BEGIN Data for this task

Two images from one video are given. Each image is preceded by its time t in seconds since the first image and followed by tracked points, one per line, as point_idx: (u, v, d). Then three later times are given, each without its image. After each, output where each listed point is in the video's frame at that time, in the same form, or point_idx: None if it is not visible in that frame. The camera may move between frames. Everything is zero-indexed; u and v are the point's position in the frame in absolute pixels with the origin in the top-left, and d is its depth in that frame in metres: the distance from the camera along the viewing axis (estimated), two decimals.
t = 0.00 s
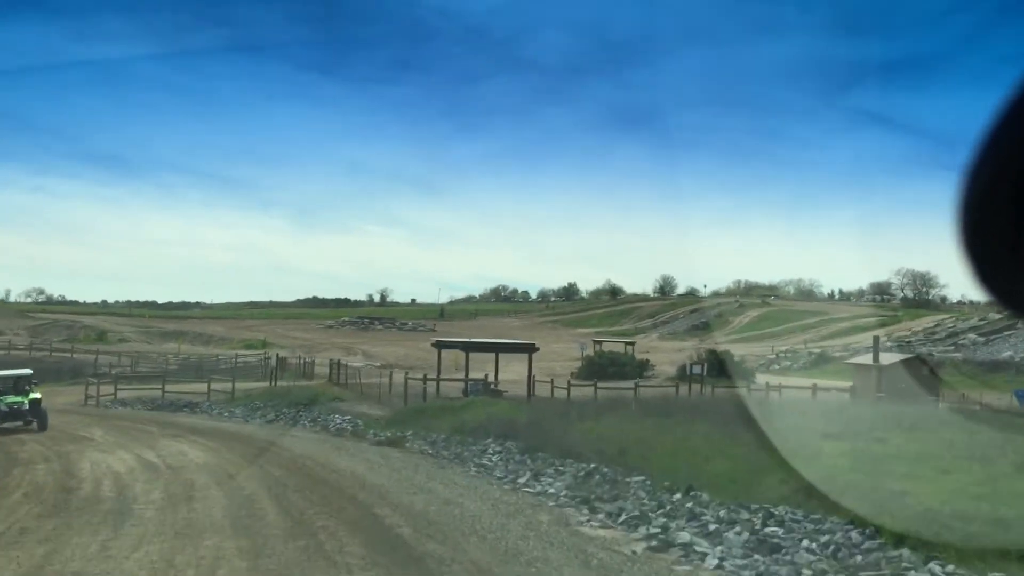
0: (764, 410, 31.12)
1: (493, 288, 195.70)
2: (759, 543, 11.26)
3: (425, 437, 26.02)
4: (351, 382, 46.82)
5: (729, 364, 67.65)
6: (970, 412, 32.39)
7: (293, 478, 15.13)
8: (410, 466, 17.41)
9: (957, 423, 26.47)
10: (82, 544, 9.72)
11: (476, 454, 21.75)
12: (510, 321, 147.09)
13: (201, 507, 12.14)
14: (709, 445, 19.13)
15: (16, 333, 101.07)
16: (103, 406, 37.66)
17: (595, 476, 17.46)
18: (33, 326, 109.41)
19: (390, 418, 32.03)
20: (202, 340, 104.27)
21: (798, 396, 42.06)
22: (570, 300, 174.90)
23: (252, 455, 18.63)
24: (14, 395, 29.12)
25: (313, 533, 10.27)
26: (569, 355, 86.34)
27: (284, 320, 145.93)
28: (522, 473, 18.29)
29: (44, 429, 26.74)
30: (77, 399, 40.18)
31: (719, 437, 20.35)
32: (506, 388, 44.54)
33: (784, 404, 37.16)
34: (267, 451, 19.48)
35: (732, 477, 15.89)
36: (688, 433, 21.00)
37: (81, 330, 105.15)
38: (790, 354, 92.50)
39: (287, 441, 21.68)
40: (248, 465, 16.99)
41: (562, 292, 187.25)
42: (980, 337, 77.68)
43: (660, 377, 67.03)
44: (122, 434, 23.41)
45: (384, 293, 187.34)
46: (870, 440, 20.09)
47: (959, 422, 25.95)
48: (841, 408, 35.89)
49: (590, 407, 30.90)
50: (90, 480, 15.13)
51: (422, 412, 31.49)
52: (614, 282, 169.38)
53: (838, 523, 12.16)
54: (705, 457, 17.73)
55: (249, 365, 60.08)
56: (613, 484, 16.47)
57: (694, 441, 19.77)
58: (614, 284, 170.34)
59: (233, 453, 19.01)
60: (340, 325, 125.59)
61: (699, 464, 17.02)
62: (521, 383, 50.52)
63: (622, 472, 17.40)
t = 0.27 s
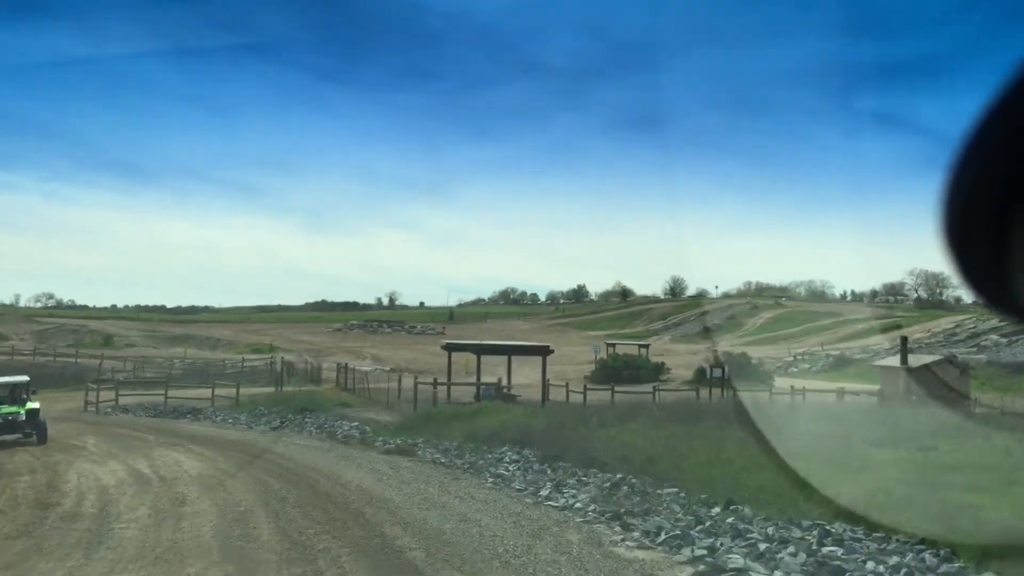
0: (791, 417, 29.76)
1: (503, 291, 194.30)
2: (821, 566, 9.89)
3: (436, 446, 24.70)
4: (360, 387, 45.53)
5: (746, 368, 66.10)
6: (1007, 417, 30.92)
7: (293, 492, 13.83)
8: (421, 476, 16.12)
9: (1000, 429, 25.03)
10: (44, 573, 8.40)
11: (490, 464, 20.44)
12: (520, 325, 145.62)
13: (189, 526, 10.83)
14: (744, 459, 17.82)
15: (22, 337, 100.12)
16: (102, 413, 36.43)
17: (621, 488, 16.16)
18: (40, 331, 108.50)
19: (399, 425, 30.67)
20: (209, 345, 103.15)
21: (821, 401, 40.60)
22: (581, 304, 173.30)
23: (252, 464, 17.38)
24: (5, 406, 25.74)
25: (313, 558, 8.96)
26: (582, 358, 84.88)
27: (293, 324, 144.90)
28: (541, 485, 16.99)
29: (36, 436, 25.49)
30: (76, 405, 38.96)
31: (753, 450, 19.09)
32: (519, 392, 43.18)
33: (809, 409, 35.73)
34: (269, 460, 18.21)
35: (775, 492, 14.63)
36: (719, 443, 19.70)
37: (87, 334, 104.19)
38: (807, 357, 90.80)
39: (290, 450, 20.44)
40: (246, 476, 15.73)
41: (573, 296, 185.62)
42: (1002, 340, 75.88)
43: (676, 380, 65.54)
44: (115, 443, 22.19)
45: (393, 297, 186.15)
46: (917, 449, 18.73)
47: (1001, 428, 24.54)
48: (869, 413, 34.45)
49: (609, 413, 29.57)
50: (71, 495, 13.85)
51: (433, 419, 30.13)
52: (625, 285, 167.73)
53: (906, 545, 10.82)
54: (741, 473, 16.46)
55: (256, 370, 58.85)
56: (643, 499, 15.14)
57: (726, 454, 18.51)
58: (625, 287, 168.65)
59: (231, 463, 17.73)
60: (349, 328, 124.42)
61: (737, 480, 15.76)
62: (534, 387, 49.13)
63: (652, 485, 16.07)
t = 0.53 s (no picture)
0: (828, 419, 28.31)
1: (520, 293, 193.04)
2: None
3: (454, 450, 23.41)
4: (375, 388, 44.31)
5: (771, 367, 64.47)
6: None
7: (299, 506, 12.50)
8: (439, 485, 14.80)
9: None
10: None
11: (513, 470, 19.14)
12: (538, 326, 144.24)
13: (175, 550, 9.51)
14: (790, 468, 16.43)
15: (38, 341, 99.66)
16: (111, 416, 35.33)
17: (658, 498, 14.80)
18: (57, 334, 108.15)
19: (416, 427, 29.37)
20: (225, 347, 102.44)
21: (854, 401, 39.06)
22: (599, 304, 171.79)
23: (257, 471, 16.14)
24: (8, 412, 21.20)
25: None
26: (602, 359, 83.39)
27: (310, 326, 144.18)
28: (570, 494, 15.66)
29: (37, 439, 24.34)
30: (86, 408, 37.93)
31: (797, 457, 17.70)
32: (539, 393, 41.84)
33: (843, 409, 34.24)
34: (275, 467, 16.92)
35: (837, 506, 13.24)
36: (762, 449, 18.35)
37: (104, 337, 103.66)
38: (831, 357, 88.91)
39: (299, 454, 19.19)
40: (249, 486, 14.47)
41: (590, 296, 184.09)
42: None
43: (699, 381, 64.01)
44: (116, 448, 21.02)
45: (410, 300, 185.19)
46: (978, 454, 17.34)
47: None
48: (907, 414, 32.95)
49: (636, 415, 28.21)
50: (54, 508, 12.62)
51: (451, 421, 28.80)
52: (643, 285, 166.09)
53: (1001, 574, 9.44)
54: (791, 483, 15.06)
55: (271, 371, 57.78)
56: (684, 511, 13.74)
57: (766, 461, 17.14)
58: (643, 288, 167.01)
59: (235, 470, 16.44)
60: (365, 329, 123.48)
61: (787, 491, 14.37)
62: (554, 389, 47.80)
63: (694, 496, 14.67)
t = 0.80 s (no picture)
0: (872, 423, 26.80)
1: (542, 294, 191.45)
2: None
3: (477, 456, 22.08)
4: (396, 391, 42.98)
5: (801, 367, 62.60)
6: None
7: (303, 526, 11.11)
8: (461, 498, 13.33)
9: None
10: None
11: (542, 479, 17.75)
12: (560, 327, 142.61)
13: None
14: (852, 481, 15.02)
15: (59, 344, 99.34)
16: (122, 421, 34.25)
17: (706, 512, 13.38)
18: (77, 338, 107.85)
19: (437, 430, 28.01)
20: (246, 349, 101.61)
21: (894, 402, 37.30)
22: (622, 305, 169.93)
23: (264, 481, 14.84)
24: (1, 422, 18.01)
25: None
26: (626, 359, 81.72)
27: (330, 329, 143.34)
28: (606, 507, 14.23)
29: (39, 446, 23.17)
30: (98, 412, 36.87)
31: (856, 468, 16.30)
32: (565, 395, 40.38)
33: (885, 411, 32.60)
34: (283, 476, 15.56)
35: (921, 528, 11.84)
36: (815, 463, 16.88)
37: (125, 341, 103.24)
38: (862, 357, 86.65)
39: (312, 462, 17.87)
40: (254, 500, 13.15)
41: (613, 297, 182.18)
42: None
43: (727, 381, 62.26)
44: (118, 455, 19.79)
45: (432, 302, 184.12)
46: None
47: None
48: (955, 414, 31.27)
49: (669, 418, 26.74)
50: (32, 526, 11.36)
51: (474, 424, 27.45)
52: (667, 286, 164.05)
53: None
54: (856, 499, 13.66)
55: (290, 374, 56.58)
56: (737, 529, 12.26)
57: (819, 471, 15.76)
58: (666, 288, 164.96)
59: (238, 480, 15.09)
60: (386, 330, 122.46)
61: (856, 509, 12.95)
62: (579, 390, 46.30)
63: (747, 511, 13.20)
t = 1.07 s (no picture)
0: (923, 428, 25.20)
1: (562, 294, 189.72)
2: None
3: (502, 462, 20.66)
4: (416, 392, 41.64)
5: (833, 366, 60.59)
6: None
7: (313, 547, 9.71)
8: (488, 512, 11.91)
9: None
10: None
11: (574, 489, 16.29)
12: (582, 326, 140.91)
13: None
14: (928, 488, 13.64)
15: (79, 345, 98.90)
16: (133, 424, 33.06)
17: (764, 530, 11.89)
18: (96, 339, 107.38)
19: (459, 433, 26.57)
20: (264, 350, 100.66)
21: (938, 403, 35.53)
22: (644, 304, 167.94)
23: (269, 493, 13.47)
24: None
25: None
26: (650, 359, 80.01)
27: (350, 329, 142.41)
28: (650, 523, 12.75)
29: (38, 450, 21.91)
30: (109, 415, 35.72)
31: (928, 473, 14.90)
32: (591, 396, 38.88)
33: (932, 413, 30.87)
34: (291, 486, 14.20)
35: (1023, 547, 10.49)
36: (880, 468, 15.46)
37: (144, 341, 102.64)
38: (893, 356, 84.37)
39: (324, 469, 16.48)
40: (256, 515, 11.77)
41: (634, 297, 180.13)
42: None
43: (756, 382, 60.49)
44: (118, 462, 18.47)
45: (452, 302, 182.92)
46: None
47: None
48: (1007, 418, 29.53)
49: (705, 422, 25.23)
50: (4, 547, 10.02)
51: (498, 427, 26.02)
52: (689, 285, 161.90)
53: None
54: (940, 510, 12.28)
55: (307, 374, 55.38)
56: (807, 549, 10.81)
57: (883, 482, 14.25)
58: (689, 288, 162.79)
59: (242, 491, 13.75)
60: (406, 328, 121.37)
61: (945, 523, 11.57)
62: (606, 391, 44.77)
63: (814, 530, 11.74)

END Data for this task

| About this task |
Reproduce the lines above starting at the one with "37: (81, 330, 105.15)" and ending at the one with "19: (399, 425, 30.67)", both included, exactly and with no pictures.

| Answer box |
37: (81, 330, 105.15)
38: (790, 354, 92.50)
39: (287, 441, 21.68)
40: (248, 465, 16.99)
41: (562, 292, 187.25)
42: (980, 337, 77.68)
43: (660, 377, 67.03)
44: (122, 434, 23.41)
45: (384, 293, 187.34)
46: (870, 440, 20.09)
47: (959, 422, 25.95)
48: (841, 408, 35.89)
49: (590, 407, 30.90)
50: (90, 480, 15.13)
51: (422, 412, 31.49)
52: (614, 282, 169.38)
53: (838, 523, 12.16)
54: (705, 457, 17.73)
55: (249, 365, 60.08)
56: (613, 484, 16.47)
57: (694, 441, 19.77)
58: (614, 284, 170.34)
59: (233, 453, 19.01)
60: (340, 325, 125.59)
61: (699, 464, 17.02)
62: (521, 383, 50.52)
63: (622, 472, 17.40)
t = 0.27 s
0: (791, 417, 29.76)
1: (503, 291, 194.30)
2: (821, 566, 9.89)
3: (436, 446, 24.70)
4: (360, 387, 45.53)
5: (746, 368, 66.10)
6: (1007, 417, 30.92)
7: (293, 492, 13.83)
8: (421, 476, 16.12)
9: (1000, 429, 25.03)
10: (44, 573, 8.40)
11: (490, 464, 20.44)
12: (520, 325, 145.62)
13: (189, 526, 10.83)
14: (744, 459, 17.82)
15: (22, 337, 100.12)
16: (102, 413, 36.43)
17: (621, 488, 16.16)
18: (40, 331, 108.50)
19: (399, 425, 30.67)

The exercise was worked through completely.